● ASSIGNMENT
Could you condense the paragraph starting "Capacity is defined by" in the passage on organizational operating systems into a short bulleted list of its main facts?
(Beginning of DOCUMENT PASSAGE)
When designing or fixing an operating system, make sure that the tools are a good fit for your organization’s capacity, needs, and processes and that all of the tools are able to work together as seamlessly as possible to minimize double work.

Processes — The exact ways in which people use tools and technology to get their jobs done.

Processes are often ad-hoc and informal, but can be designed, written down, and managed so that they’re repeatable, efficient, and sustainable. Within a single program or department, having informal processes might be advantageous, but when programs or departments have to exchange information, process clarity is critical and documentation can be very helpful.

When designing or fixing an operating system, strive for clear definitions of how any key information is created, used, or reported on. This allows easier information sharing across an organization. Better information sharing leads to reduced friction and fewer misunderstandings or rework. Process clarity also allows you to ensure that the way people are using tools and technology isn’t unnecessarily frustrating or time wasting because each action has a clear purpose in the service delivery.

Capacity — there are many definitions for capacity. In operations, we mean roughly “how much work can the organization get done at the desired quality?”

Capacity is defined by the organization’s constraints with limited resources: budget, time, and energy. The number of people you can hire to provide a service is clearly limited by budget. Capacity is the time those people have to work and the energy they can draw from.

The three constraints — budget, time, and energy — each influence the ability to change the other. When designing or fixing an operating system, we have to understand the real constraints of budget, time, and energy, so that we can ensure all processes and tools are appropriate for an organization’s unique configuration of these elements.

Why Do You Need an Operating System?

All organizations have an operating system, even if they don’t know it. The real question is — why do you need to pay attention to your operating system?

We are all familiar with the operating systems that run our smartphones and computers. Computer operating systems provide a bridge between the hardware — your screen, keyboard, hard drive, and so on — and all of the apps and programs that you run.

Imagine if each app had its own, separate, bridge to the hardware. You might have boot up your computer into one environment to send an email, then shut down, and reboot into a totally different environment to write a paper. Or your keyboard would work one way in one app, but a completely different way in another, forcing you to memorize many ways of typing instead of just one. It would be a terrible experience! Computer operating systems make sure that access to the hardware is managed in a predictable, uniform way so you don’t have to relearn how to use a computer every time you try to do something on the computer.
(End of DOCUMENT PASSAGE)
(Beginning of SUPPLIED RECORDS)
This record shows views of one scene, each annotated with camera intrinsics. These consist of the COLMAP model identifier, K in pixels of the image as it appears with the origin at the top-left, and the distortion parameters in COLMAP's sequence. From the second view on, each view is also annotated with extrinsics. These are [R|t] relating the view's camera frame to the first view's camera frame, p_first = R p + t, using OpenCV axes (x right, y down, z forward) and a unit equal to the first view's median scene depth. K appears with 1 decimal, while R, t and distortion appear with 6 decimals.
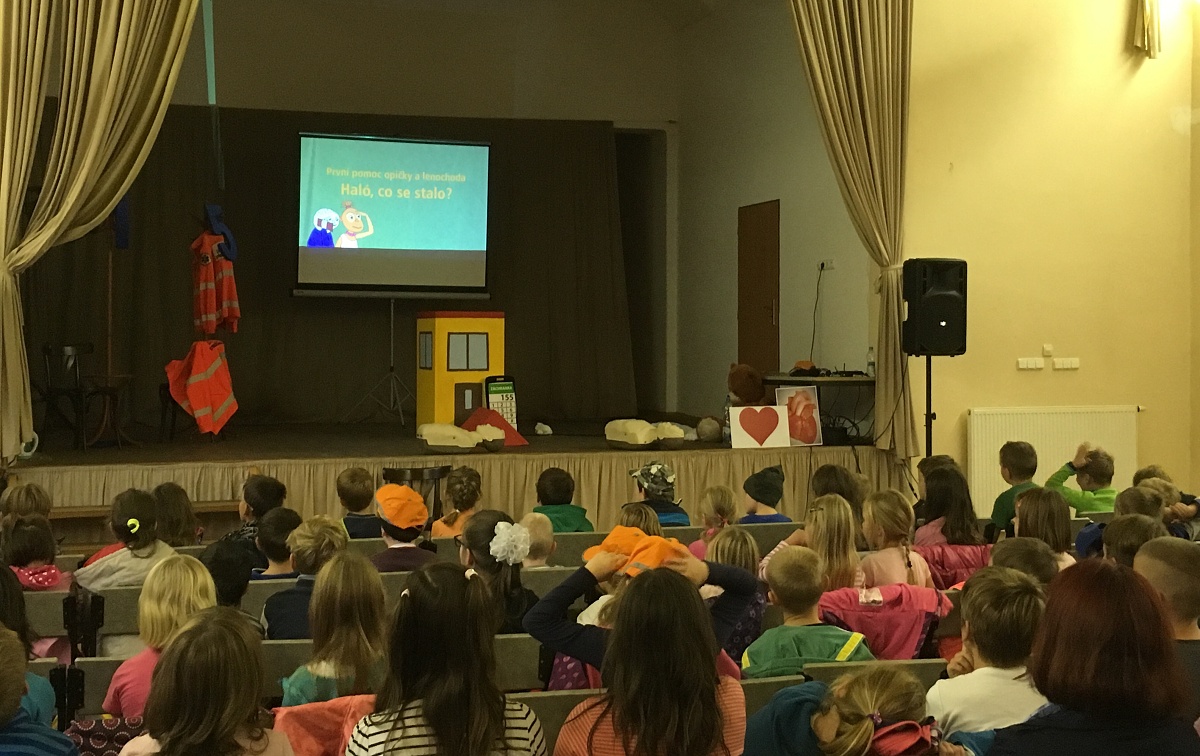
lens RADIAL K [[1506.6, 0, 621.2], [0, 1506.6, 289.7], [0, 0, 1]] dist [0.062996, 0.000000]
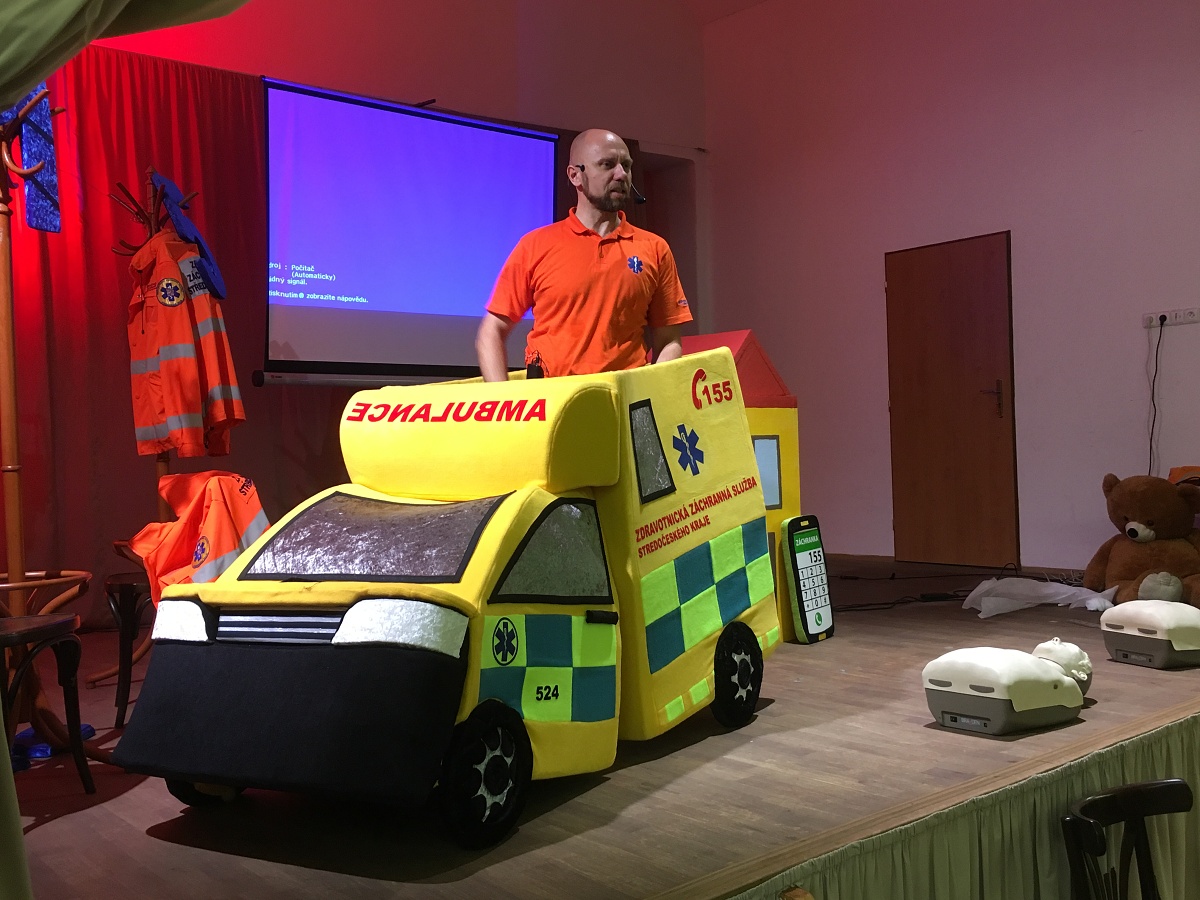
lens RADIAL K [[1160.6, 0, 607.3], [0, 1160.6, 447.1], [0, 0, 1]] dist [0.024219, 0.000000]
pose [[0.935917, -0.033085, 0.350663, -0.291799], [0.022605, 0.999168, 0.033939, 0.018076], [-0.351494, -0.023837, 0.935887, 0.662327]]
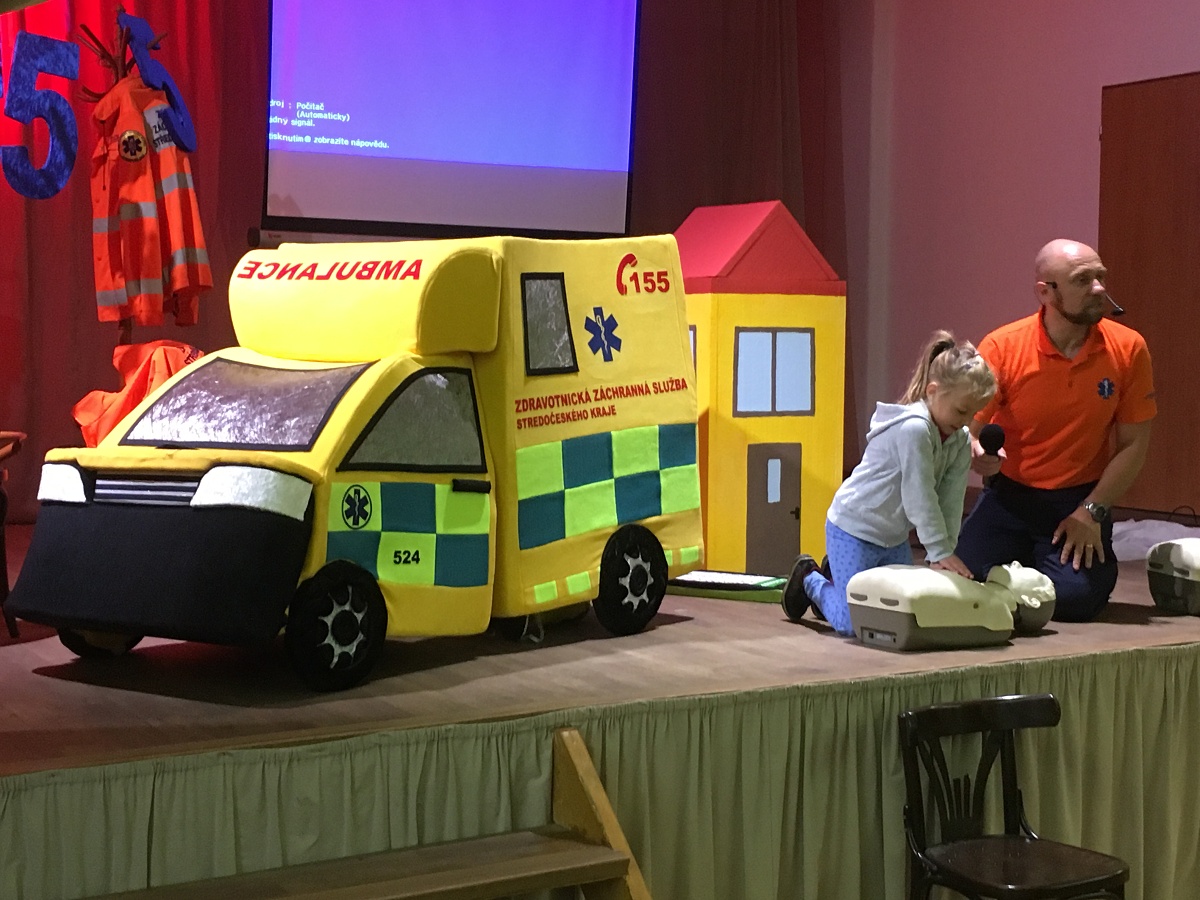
(End of SUPPLIED RECORDS)
(Beginning of SUPPLIED RECORDS)
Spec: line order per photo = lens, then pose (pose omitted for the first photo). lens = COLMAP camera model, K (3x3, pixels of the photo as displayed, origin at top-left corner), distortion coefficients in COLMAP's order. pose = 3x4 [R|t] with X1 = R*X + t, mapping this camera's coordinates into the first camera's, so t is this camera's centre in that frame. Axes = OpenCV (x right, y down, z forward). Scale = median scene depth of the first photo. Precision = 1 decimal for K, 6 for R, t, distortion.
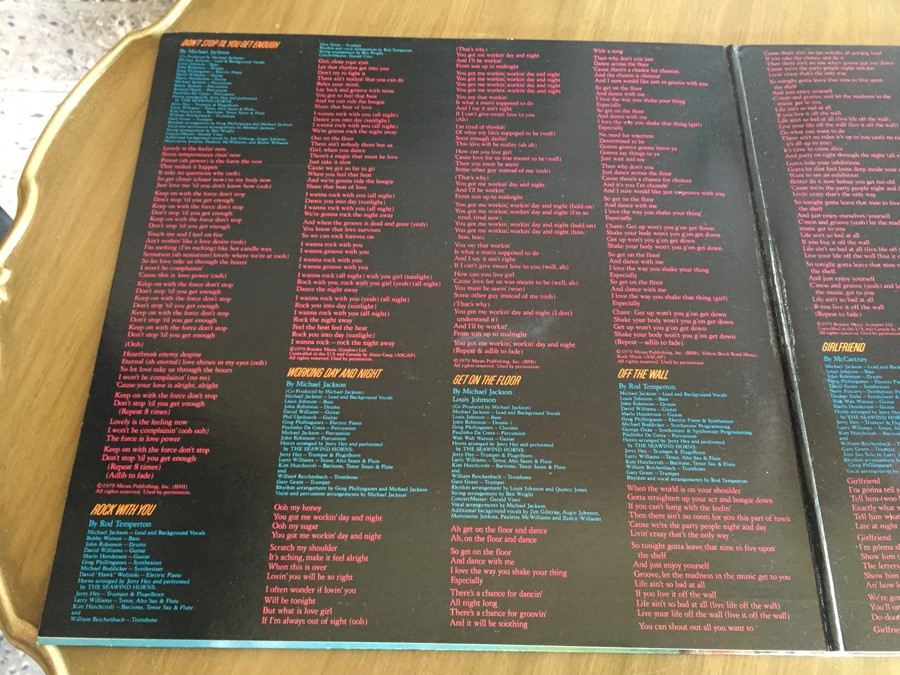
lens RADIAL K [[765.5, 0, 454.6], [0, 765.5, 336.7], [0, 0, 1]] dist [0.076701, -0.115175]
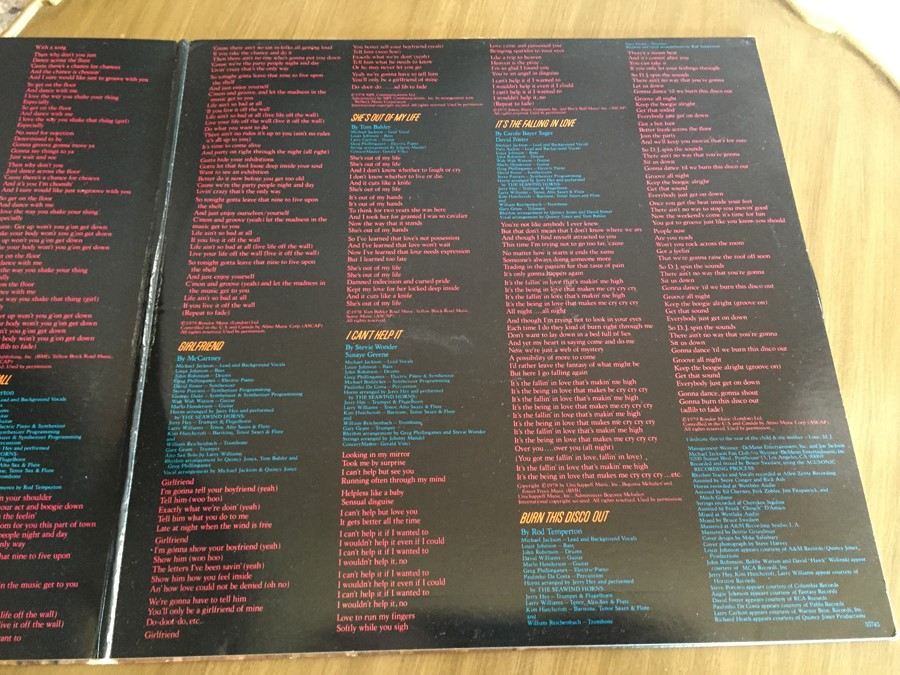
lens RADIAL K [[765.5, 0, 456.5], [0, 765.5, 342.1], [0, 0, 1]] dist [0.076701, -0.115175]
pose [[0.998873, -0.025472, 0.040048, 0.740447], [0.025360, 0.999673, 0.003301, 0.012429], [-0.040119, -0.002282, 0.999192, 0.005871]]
(End of SUPPLIED RECORDS)
● ANSWER SPACE
- Capacity is defined by an organization's constraints on limited resources: budget, time, and energy.
- Budget limits how many people can be hired to provide a service.
- Capacity is the time those people have to work and the energy they can draw from.